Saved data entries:
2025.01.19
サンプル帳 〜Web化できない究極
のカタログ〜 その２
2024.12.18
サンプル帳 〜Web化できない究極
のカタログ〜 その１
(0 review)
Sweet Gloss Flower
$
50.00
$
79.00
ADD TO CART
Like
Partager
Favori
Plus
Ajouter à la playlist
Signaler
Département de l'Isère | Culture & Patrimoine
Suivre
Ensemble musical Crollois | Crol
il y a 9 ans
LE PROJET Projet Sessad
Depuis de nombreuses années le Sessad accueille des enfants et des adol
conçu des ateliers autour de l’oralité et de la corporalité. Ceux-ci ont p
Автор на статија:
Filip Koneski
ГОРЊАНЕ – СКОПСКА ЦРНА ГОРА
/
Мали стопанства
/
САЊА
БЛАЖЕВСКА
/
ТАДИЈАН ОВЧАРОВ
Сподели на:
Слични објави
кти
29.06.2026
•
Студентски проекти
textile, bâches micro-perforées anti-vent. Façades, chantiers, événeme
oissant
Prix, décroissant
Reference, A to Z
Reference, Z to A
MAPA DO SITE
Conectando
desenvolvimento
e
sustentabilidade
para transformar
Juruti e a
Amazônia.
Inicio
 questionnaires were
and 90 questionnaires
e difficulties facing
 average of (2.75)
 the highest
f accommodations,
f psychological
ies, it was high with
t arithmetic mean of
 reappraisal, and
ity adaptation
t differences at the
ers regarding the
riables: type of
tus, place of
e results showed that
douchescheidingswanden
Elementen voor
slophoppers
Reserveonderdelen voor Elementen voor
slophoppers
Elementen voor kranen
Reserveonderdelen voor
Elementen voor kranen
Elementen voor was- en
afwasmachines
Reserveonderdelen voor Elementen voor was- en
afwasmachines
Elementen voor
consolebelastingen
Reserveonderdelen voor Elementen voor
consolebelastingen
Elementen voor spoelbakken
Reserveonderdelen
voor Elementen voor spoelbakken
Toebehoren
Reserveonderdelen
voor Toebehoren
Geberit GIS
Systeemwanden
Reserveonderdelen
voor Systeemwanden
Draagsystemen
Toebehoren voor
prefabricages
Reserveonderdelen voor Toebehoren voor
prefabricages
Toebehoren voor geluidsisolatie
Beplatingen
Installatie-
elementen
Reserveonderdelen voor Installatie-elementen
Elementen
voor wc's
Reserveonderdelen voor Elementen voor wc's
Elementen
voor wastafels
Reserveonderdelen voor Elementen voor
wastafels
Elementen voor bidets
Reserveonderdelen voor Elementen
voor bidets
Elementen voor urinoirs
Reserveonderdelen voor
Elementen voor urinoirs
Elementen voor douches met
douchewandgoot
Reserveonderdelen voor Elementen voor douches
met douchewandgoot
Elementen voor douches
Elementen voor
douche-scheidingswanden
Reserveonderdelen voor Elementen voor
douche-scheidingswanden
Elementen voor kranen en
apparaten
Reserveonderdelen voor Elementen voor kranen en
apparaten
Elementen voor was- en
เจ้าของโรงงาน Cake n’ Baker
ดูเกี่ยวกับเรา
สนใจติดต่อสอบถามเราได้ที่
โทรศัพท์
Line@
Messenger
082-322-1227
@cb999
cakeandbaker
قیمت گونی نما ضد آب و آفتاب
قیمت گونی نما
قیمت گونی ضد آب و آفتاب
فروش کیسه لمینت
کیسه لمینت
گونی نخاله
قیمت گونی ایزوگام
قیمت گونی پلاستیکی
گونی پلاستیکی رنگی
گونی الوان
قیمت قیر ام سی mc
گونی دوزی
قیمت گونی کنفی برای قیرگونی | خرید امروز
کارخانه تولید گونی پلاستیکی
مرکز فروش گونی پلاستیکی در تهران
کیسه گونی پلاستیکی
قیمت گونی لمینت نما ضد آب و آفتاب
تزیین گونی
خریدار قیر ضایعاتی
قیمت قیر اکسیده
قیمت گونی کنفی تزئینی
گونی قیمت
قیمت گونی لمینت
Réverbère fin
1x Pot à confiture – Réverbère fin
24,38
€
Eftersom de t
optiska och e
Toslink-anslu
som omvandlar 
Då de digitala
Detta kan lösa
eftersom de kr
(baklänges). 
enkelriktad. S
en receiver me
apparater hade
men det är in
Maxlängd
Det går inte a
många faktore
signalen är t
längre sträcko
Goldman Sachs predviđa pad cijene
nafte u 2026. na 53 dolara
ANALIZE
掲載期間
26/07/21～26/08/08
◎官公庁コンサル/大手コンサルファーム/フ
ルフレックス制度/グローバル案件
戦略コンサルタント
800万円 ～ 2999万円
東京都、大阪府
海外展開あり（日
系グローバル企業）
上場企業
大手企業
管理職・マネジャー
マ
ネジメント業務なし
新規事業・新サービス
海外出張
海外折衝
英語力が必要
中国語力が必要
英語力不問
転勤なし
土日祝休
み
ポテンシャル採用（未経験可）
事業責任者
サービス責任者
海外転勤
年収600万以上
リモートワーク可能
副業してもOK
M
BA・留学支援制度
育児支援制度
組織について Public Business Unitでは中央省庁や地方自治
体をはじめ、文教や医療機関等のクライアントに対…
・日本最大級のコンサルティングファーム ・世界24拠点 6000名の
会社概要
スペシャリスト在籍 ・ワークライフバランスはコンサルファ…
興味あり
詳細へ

> Goal of the exercise: Write out every line of text from each of the records above, reproducing each one character for character.

> Finished exercise:
2025.01.19
サンプル帳 〜Web化できない究極
のカタログ〜 その２
2024.12.18
サンプル帳 〜Web化できない究極
のカタログ〜 その１
(0 review)
Sweet Gloss Flower
$
50.00
$
79.00
ADD TO CART
Like
Partager
Favori
Plus
Ajouter à la playlist
Signaler
Département de l'Isère | Culture & Patrimoine
Suivre
Ensemble musical Crollois | Crol
il y a 9 ans
LE PROJET Projet Sessad
Depuis de nombreuses années le Sessad accueille des enfants et des adol
conçu des ateliers autour de l’oralité et de la corporalité. Ceux-ci ont p
Автор на статија:
Filip Koneski
ГОРЊАНЕ – СКОПСКА ЦРНА ГОРА
/
Мали стопанства
/
САЊА
БЛАЖЕВСКА
/
ТАДИЈАН ОВЧАРОВ
Сподели на:
Слични објави
кти
29.06.2026
•
Студентски проекти
textile, bâches micro-perforées anti-vent. Façades, chantiers, événeme
oissant
Prix, décroissant
Reference, A to Z
Reference, Z to A
MAPA DO SITE
Conectando
desenvolvimento
e
sustentabilidade
para transformar
Juruti e a
Amazônia.
Inicio
 questionnaires were
and 90 questionnaires
e difficulties facing
 average of (2.75)
 the highest
f accommodations,
f psychological
ies, it was high with
t arithmetic mean of
 reappraisal, and
ity adaptation
t differences at the
ers regarding the
riables: type of
tus, place of
e results showed that
douchescheidingswanden
Elementen voor
slophoppers
Reserveonderdelen voor Elementen voor
slophoppers
Elementen voor kranen
Reserveonderdelen voor
Elementen voor kranen
Elementen voor was- en
afwasmachines
Reserveonderdelen voor Elementen voor was- en
afwasmachines
Elementen voor
consolebelastingen
Reserveonderdelen voor Elementen voor
consolebelastingen
Elementen voor spoelbakken
Reserveonderdelen
voor Elementen voor spoelbakken
Toebehoren
Reserveonderdelen
voor Toebehoren
Geberit GIS
Systeemwanden
Reserveonderdelen
voor Systeemwanden
Draagsystemen
Toebehoren voor
prefabricages
Reserveonderdelen voor Toebehoren voor
prefabricages
Toebehoren voor geluidsisolatie
Beplatingen
Installatie-
elementen
Reserveonderdelen voor Installatie-elementen
Elementen
voor wc's
Reserveonderdelen voor Elementen voor wc's
Elementen
voor wastafels
Reserveonderdelen voor Elementen voor
wastafels
Elementen voor bidets
Reserveonderdelen voor Elementen
voor bidets
Elementen voor urinoirs
Reserveonderdelen voor
Elementen voor urinoirs
Elementen voor douches met
douchewandgoot
Reserveonderdelen voor Elementen voor douches
met douchewandgoot
Elementen voor douches
Elementen voor
douche-scheidingswanden
Reserveonderdelen voor Elementen voor
douche-scheidingswanden
Elementen voor kranen en
apparaten
Reserveonderdelen voor Elementen voor kranen en
apparaten
Elementen voor was- en
เจ้าของโรงงาน Cake n’ Baker
ดูเกี่ยวกับเรา
สนใจติดต่อสอบถามเราได้ที่
โทรศัพท์
Line@
Messenger
082-322-1227
@cb999
cakeandbaker
قیمت گونی نما ضد آب و آفتاب
قیمت گونی نما
قیمت گونی ضد آب و آفتاب
فروش کیسه لمینت
کیسه لمینت
گونی نخاله
قیمت گونی ایزوگام
قیمت گونی پلاستیکی
گونی پلاستیکی رنگی
گونی الوان
قیمت قیر ام سی mc
گونی دوزی
قیمت گونی کنفی برای قیرگونی | خرید امروز
کارخانه تولید گونی پلاستیکی
مرکز فروش گونی پلاستیکی در تهران
کیسه گونی پلاستیکی
قیمت گونی لمینت نما ضد آب و آفتاب
تزیین گونی
خریدار قیر ضایعاتی
قیمت قیر اکسیده
قیمت گونی کنفی تزئینی
گونی قیمت
قیمت گونی لمینت
Réverbère fin
1x Pot à confiture – Réverbère fin
24,38
€
Eftersom de t
optiska och e
Toslink-anslu
som omvandlar 
Då de digitala
Detta kan lösa
eftersom de kr
(baklänges). 
enkelriktad. S
en receiver me
apparater hade
men det är in
Maxlängd
Det går inte a
många faktore
signalen är t
längre sträcko
Goldman Sachs predviđa pad cijene
nafte u 2026. na 53 dolara
ANALIZE
掲載期間
26/07/21～26/08/08
◎官公庁コンサル/大手コンサルファーム/フ
ルフレックス制度/グローバル案件
戦略コンサルタント
800万円 ～ 2999万円
東京都、大阪府
海外展開あり（日
系グローバル企業）
上場企業
大手企業
管理職・マネジャー
マ
ネジメント業務なし
新規事業・新サービス
海外出張
海外折衝
英語力が必要
中国語力が必要
英語力不問
転勤なし
土日祝休
み
ポテンシャル採用（未経験可）
事業責任者
サービス責任者
海外転勤
年収600万以上
リモートワーク可能
副業してもOK
M
BA・留学支援制度
育児支援制度
組織について Public Business Unitでは中央省庁や地方自治
体をはじめ、文教や医療機関等のクライアントに対…
・日本最大級のコンサルティングファーム ・世界24拠点 6000名の
会社概要
スペシャリスト在籍 ・ワークライフバランスはコンサルファ…
興味あり
詳細へ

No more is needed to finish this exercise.